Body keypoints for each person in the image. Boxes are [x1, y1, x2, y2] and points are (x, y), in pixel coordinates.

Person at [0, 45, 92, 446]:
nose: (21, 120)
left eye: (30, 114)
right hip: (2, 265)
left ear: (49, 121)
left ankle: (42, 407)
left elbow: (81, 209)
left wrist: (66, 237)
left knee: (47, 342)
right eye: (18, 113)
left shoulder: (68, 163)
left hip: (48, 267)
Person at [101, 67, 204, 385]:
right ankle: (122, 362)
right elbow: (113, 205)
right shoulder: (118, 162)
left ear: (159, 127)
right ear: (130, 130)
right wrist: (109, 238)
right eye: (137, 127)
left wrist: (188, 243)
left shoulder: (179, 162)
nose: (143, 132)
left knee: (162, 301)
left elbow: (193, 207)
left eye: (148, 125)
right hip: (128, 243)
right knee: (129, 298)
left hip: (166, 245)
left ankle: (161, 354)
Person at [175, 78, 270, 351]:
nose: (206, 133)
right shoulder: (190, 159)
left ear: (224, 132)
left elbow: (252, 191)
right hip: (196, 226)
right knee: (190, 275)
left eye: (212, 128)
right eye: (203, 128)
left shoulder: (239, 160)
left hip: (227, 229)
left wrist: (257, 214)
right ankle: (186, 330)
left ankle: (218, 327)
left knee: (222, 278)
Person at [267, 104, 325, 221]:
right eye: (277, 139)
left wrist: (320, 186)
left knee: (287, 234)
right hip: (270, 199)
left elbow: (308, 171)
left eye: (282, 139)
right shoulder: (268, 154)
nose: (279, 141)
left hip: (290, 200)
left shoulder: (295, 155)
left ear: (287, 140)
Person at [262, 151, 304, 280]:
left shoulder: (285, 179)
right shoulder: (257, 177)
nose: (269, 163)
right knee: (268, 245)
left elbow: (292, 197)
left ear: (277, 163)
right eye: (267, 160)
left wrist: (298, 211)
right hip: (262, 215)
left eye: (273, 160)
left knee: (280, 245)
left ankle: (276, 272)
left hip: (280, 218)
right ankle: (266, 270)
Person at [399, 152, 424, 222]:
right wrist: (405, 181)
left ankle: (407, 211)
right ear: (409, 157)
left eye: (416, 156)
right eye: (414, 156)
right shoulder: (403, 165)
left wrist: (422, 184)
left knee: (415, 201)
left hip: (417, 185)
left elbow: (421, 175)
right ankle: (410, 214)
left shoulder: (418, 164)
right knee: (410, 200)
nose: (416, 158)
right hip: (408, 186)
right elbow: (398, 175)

Directions> Copy the lines from the one with "left hip: (166, 245)" through the last line of the material above, exactly as they are and with no others.

Result below>
left hip: (166, 245)
left ankle: (161, 354)
Person at [175, 78, 270, 351]:
nose: (206, 133)
right shoulder: (190, 159)
left ear: (224, 132)
left elbow: (252, 191)
right hip: (196, 226)
right knee: (190, 275)
left eye: (212, 128)
right eye: (203, 128)
left shoulder: (239, 160)
left hip: (227, 229)
left wrist: (257, 214)
right ankle: (186, 330)
left ankle: (218, 327)
left knee: (222, 278)
Person at [267, 104, 325, 221]:
right eye: (277, 139)
left wrist: (320, 186)
left knee: (287, 234)
right hip: (270, 199)
left elbow: (308, 171)
left eye: (282, 139)
right shoulder: (268, 154)
nose: (279, 141)
left hip: (290, 200)
left shoulder: (295, 155)
left ear: (287, 140)
Person at [262, 151, 304, 280]:
left shoulder: (285, 179)
right shoulder: (257, 177)
nose: (269, 163)
right knee: (268, 245)
left elbow: (292, 197)
left ear: (277, 163)
right eye: (267, 160)
left wrist: (298, 211)
right hip: (262, 215)
left eye: (273, 160)
left knee: (280, 245)
left ankle: (276, 272)
left hip: (280, 218)
right ankle: (266, 270)
Person at [399, 152, 424, 222]:
right wrist: (405, 181)
left ankle: (407, 211)
right ear: (409, 157)
left eye: (416, 156)
right eye: (414, 156)
right shoulder: (403, 165)
left wrist: (422, 184)
left knee: (415, 201)
left hip: (417, 185)
left elbow: (421, 175)
right ankle: (410, 214)
left shoulder: (418, 164)
right knee: (410, 200)
nose: (416, 158)
right hip: (408, 186)
right elbow: (398, 175)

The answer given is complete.